First of all congratulations on the article, very good work. I have known for a few years the existence of this manuscript, about which I have read various things, mainly on the web. My first "contact" with the manuscript was a book in Greek that was given to me entitled "The most enigmatic manuscript in the world", author Ethan Asmol Jones, trans. Ioanna Anagnostou, Grammata publications, no year of publication. When I read the book, the manuscript intrigued me, but I wondered if Asmol Jones's book was the same prank. In the book he wrote that the title of the original is "The Voynich Manuscript: who is who of a riddle". Although I googled Voynich manuscript I found a very large number of websites, nevertheless I have searched a lot on the web and I have not yet been able to locate Asmol Jones' book in English, nor its author. Looking for the phrase "who is who of a riddle" (the sub-title of the original, according to the Greek version) brings me only one website, in which a non-Greek speaker states that he hears for the first time about the manuscript from a Greek friend who has read that book. Lord, have mercy. I do not know what to assume.Anyone who knows something let me be enlightened. - You are not allowed to view links. Register or Login to view. 11:26, 26 September 2006 (UTC)
I find it striking the lengths someone has gone to, to dissociate a real name and a real person from a VMs theory. Not only did he talk to Nick Pelling on the condition of anonymity, but cites a source who appears to be fictitious. This is a marked deviation from the typical VMs enthusiast, who is usually eager to associate their real name with their ideas in writing as early and consistently as possible.* Whether this is more about the ethics of scholarship, or the future ease of claiming credit, is beside the point. The point is that presenting an idea for others' assessment, while explicitly refusing to own it, is weird. It smack of trollish behavior to me, of saying things that one would not be proud to have associated with their name and real world identity.

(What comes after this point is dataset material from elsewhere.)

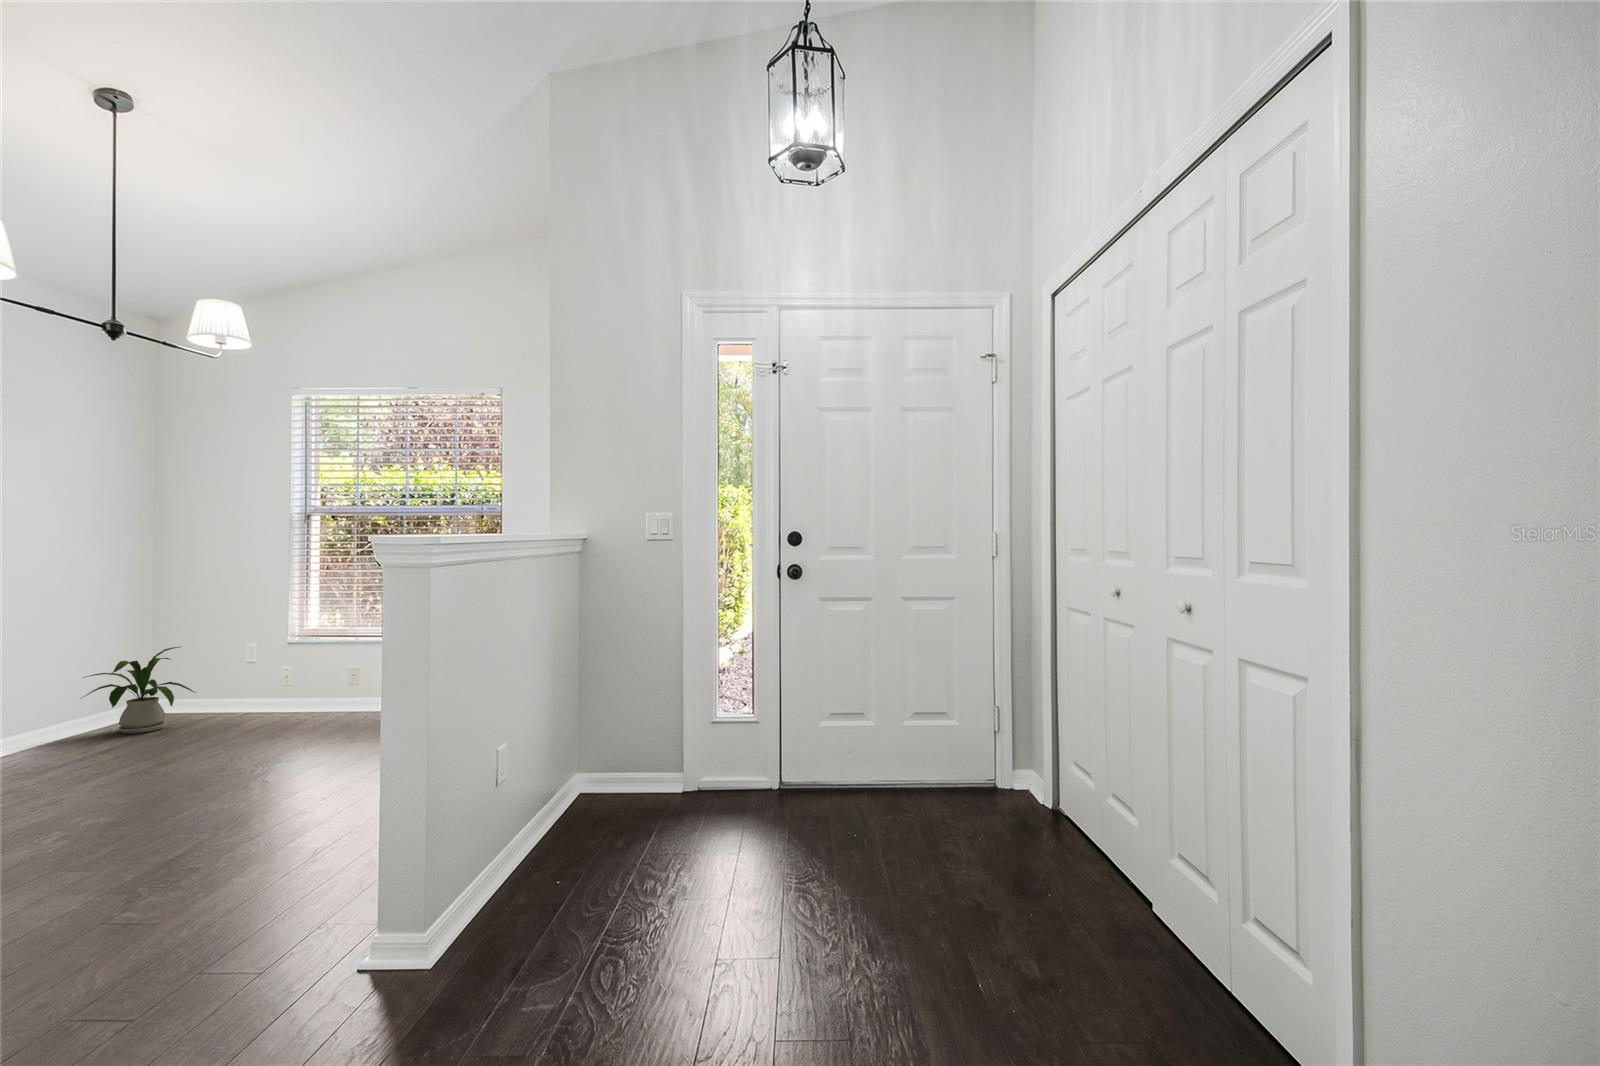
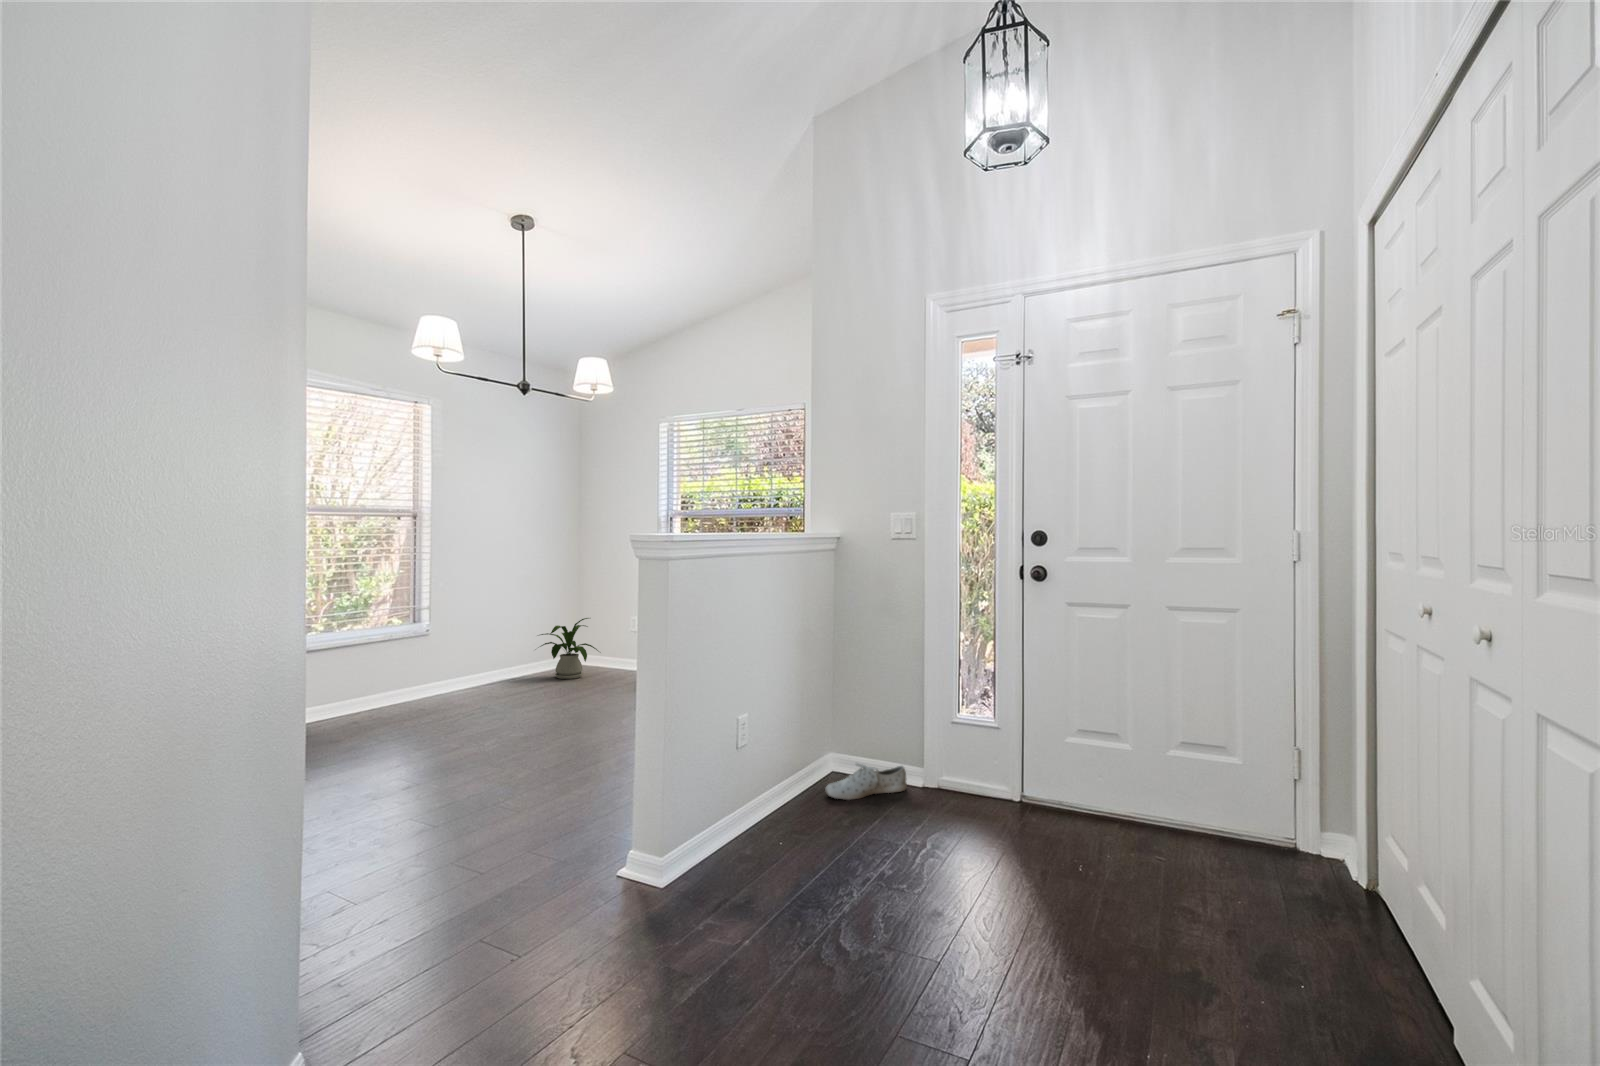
shoe: none [587,773,668,819] -> present [825,763,907,800]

I think there's a good possibility we're getting punked here, by someone playing a very long con. I have to wonder if somebody (Nick Pelling, maybe?) planted this fake book and its fake author in various places around the Internet and the real world in 2009, made reference to it on what was then one of the largest gathering places of VMs enthusiasts, and then waited to see how long it took for people to figure out it was a false lead. I could see someone doing this to make a point about the provenance of ideas and fallibility of scholarship in the digital age. Specifically, the huckster (or prankster or culture jammer, depending on your perspective) could be trying to make the point that very few people dig as deeply as they should into the sources of ideas they entertain and parrot. Keep in mind the Sokal Affair and SciGen were scholarly scandals that were fresh in people's minds at that time. If falsifying one tertiary source of information on the VMs was more effort than most people cared to devote, such that it took more than a decade, what hope have we for solving the VMs itself??
* P.S. I may sound like a hypocrite saying this, because I don't use my real name on this forum. But I've got nothing to hide; if anyone is curious, PM me and I'll gladly tell you my real name and even give you a link to my professional webpage. The only reason I don't use my real name here, is because I like to keep my professional life separate from my personal life, more for search engine optimization purposes than privacy, and only use my real name online when I'm doing something work-related. I don't see any potential for my work on the VMs to earn me any professional accolades, and I don't want people who Google my name looking to hire me, to get distracted by my Voynich-related drivel.